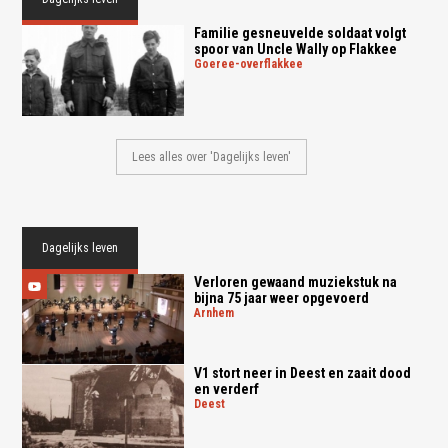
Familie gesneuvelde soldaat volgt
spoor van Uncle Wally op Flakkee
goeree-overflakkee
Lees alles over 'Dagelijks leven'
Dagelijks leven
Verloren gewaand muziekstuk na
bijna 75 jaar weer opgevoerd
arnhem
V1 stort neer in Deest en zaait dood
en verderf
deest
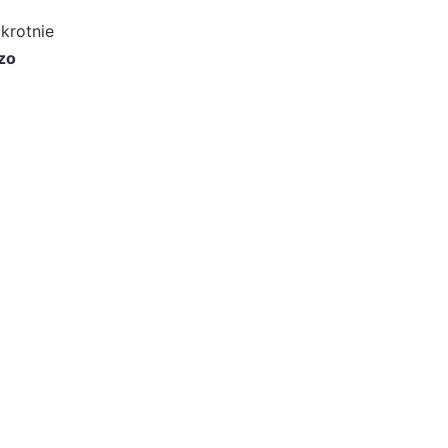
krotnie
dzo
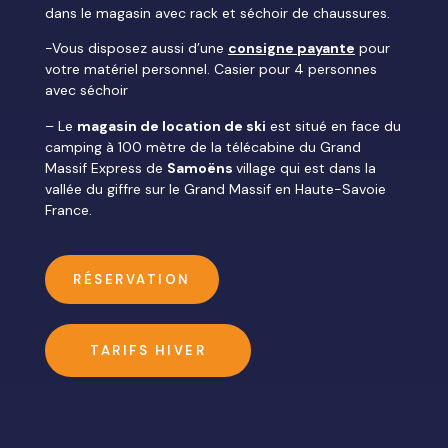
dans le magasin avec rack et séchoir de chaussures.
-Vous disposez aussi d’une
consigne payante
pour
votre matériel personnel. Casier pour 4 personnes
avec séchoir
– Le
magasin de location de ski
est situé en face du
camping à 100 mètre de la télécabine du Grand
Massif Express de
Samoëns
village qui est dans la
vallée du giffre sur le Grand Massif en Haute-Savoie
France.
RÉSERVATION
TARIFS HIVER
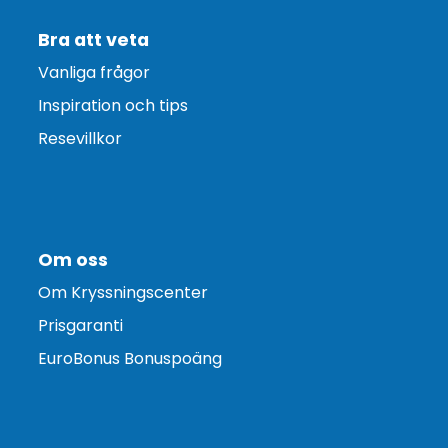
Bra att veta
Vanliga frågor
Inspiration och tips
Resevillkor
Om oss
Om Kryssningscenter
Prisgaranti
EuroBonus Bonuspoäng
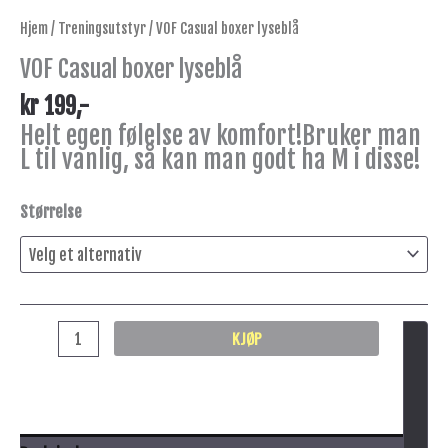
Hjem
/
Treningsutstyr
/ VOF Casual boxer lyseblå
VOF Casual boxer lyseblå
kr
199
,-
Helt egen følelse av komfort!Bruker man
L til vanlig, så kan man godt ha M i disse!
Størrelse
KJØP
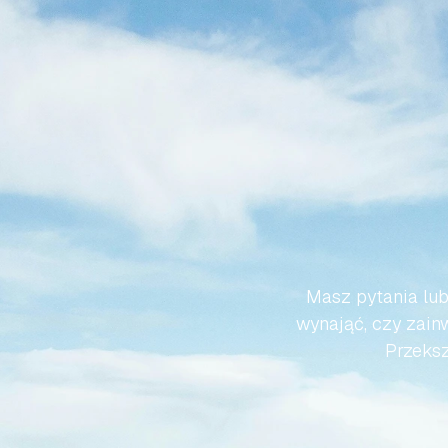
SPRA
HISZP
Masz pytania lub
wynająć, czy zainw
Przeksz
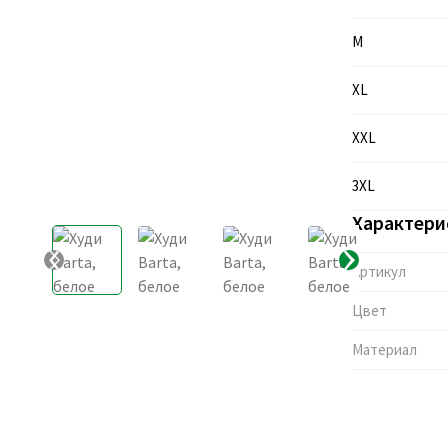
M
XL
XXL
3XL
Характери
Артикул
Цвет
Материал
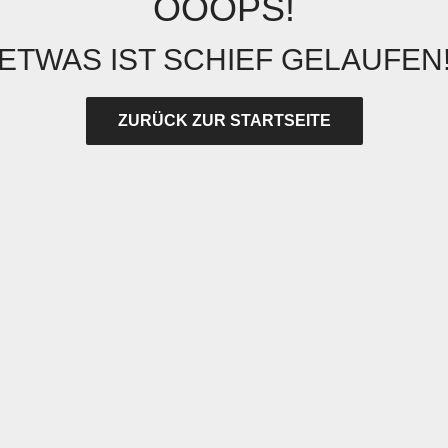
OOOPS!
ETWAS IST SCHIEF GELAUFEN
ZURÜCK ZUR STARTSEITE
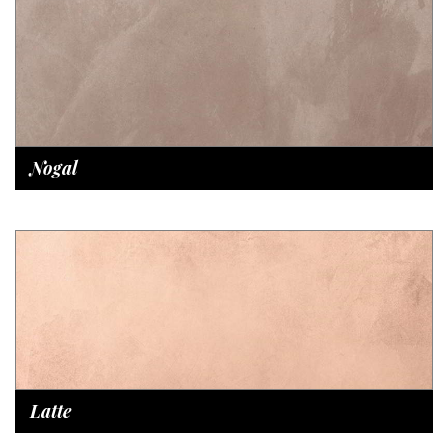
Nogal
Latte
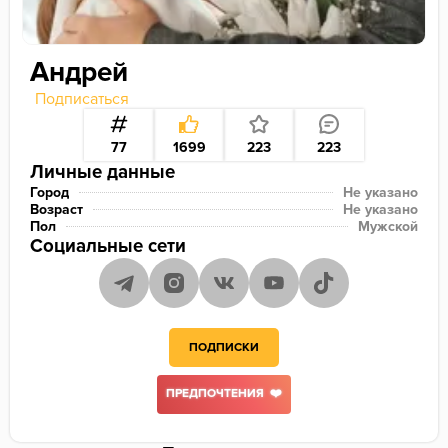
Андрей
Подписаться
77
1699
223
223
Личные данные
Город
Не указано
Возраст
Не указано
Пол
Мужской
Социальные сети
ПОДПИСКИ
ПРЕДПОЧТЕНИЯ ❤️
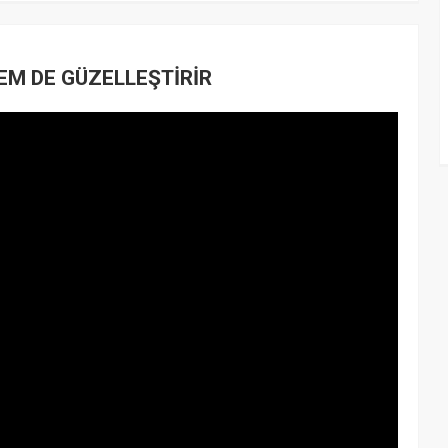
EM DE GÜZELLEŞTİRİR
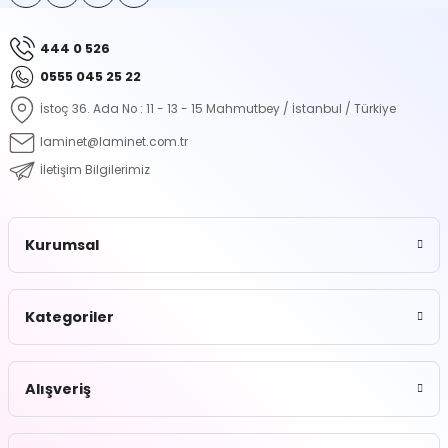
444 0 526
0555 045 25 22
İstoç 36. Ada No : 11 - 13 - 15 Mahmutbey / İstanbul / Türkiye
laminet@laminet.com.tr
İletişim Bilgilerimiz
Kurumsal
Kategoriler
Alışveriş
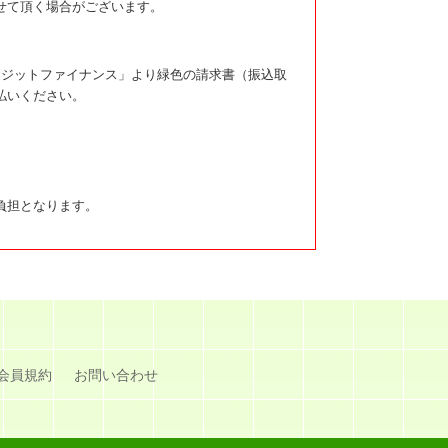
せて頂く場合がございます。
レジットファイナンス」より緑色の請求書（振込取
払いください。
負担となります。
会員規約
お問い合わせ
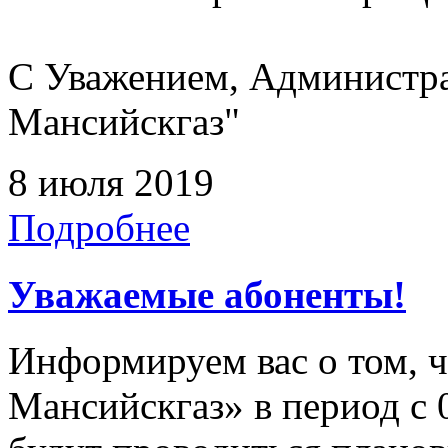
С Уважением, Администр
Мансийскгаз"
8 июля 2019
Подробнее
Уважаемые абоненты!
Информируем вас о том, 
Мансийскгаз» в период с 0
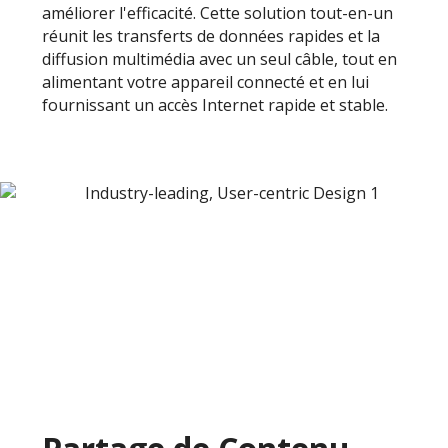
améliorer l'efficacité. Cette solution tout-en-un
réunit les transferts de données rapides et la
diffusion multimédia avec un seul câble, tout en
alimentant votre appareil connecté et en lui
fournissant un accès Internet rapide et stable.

...

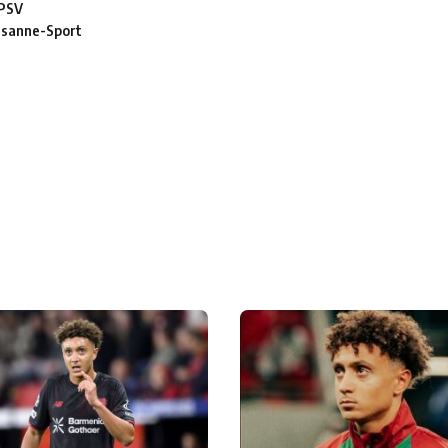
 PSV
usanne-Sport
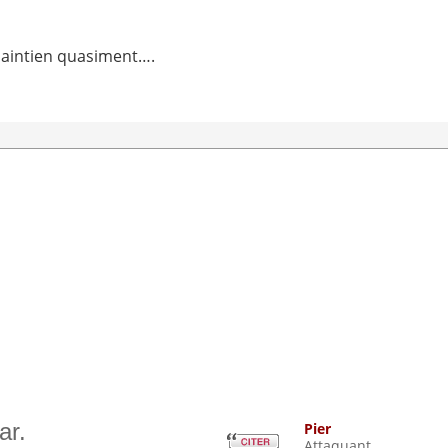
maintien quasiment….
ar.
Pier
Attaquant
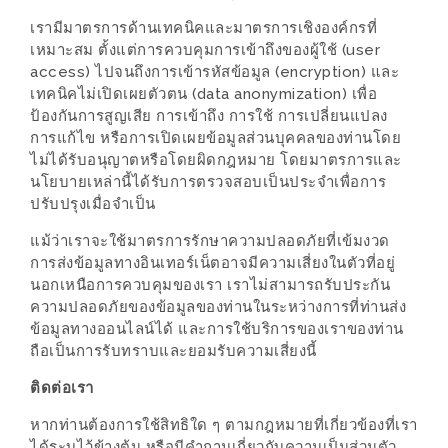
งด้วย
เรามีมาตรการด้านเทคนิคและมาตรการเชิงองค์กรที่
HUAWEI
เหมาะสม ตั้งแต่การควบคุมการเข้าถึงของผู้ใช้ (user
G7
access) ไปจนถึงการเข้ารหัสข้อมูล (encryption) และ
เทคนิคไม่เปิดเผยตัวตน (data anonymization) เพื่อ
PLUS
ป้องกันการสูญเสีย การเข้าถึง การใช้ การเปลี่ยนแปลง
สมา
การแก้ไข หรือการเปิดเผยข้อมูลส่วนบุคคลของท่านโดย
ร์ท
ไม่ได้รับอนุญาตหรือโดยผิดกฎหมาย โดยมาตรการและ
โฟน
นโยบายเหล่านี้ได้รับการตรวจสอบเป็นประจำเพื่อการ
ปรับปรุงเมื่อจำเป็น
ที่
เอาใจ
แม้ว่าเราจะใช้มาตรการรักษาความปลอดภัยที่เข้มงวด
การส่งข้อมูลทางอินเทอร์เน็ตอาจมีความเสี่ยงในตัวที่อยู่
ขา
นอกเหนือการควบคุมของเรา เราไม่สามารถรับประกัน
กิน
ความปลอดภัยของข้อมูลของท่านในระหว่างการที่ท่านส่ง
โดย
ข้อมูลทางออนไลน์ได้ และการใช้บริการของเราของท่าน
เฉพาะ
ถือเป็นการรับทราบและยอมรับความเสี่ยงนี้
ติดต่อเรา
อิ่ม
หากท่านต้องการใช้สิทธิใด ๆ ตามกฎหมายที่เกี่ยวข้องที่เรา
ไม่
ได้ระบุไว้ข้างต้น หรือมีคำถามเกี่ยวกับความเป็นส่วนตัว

---

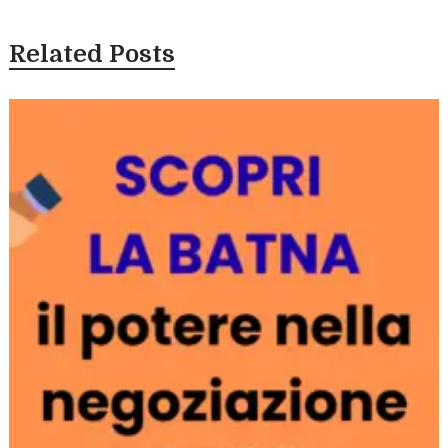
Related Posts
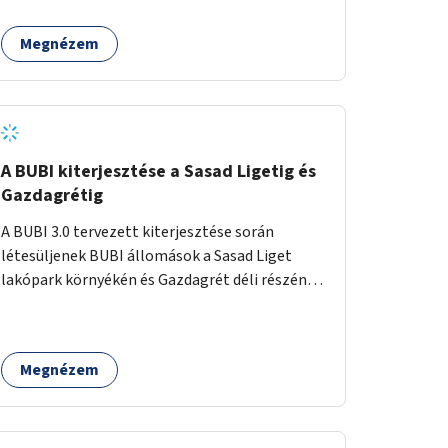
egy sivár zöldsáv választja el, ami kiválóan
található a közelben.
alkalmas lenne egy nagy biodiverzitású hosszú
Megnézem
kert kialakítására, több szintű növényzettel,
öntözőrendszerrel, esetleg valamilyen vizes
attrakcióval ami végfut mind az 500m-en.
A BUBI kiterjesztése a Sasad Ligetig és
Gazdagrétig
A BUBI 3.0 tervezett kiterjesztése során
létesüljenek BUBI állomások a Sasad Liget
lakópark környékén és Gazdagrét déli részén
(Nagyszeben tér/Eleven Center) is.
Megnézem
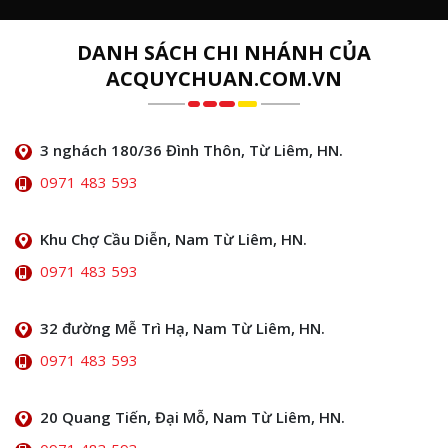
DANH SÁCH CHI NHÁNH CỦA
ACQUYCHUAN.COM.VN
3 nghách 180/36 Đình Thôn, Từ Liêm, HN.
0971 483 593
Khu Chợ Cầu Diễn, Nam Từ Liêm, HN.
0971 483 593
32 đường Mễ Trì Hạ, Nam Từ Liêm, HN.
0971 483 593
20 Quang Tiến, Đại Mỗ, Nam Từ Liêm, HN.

== What is expected ==
Send back an exact copy of only the lines from the line with "32 đường Mễ Trì Hạ, Nam Từ Liêm, HN." up to and including the line with "20 Quang Tiến, Đại Mỗ, Nam Từ Liêm, HN." in the data above.

== Task result ==
32 đường Mễ Trì Hạ, Nam Từ Liêm, HN.
0971 483 593
20 Quang Tiến, Đại Mỗ, Nam Từ Liêm, HN.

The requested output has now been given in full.